=== EXERCISE DATA ===
━━━━━━━━━━
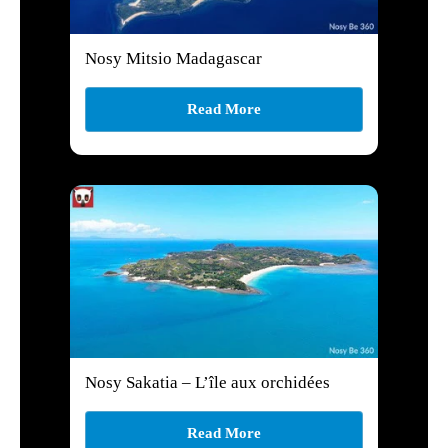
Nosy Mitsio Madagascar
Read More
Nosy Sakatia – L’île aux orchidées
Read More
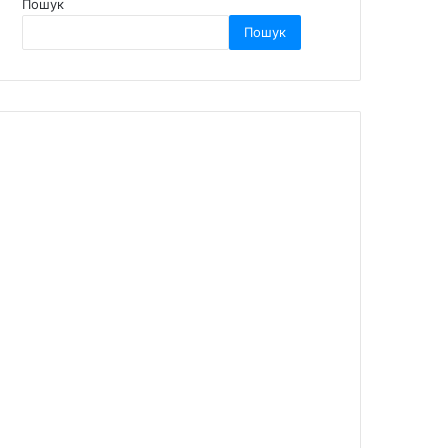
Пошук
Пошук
━━━━━━━━━━
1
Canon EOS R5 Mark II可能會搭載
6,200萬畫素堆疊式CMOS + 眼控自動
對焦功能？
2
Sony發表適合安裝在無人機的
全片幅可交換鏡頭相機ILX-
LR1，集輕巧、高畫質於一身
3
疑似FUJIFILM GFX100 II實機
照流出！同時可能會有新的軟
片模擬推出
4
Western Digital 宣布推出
━━━━━━━━━━
=== TASK OBJECTIVE ===
Search the entries above for the string "Nosy", and report each line where it occurs.

=== OUTPUT ===
Nosy Mitsio Madagascar
Nosy Sakatia – L’île aux orchidées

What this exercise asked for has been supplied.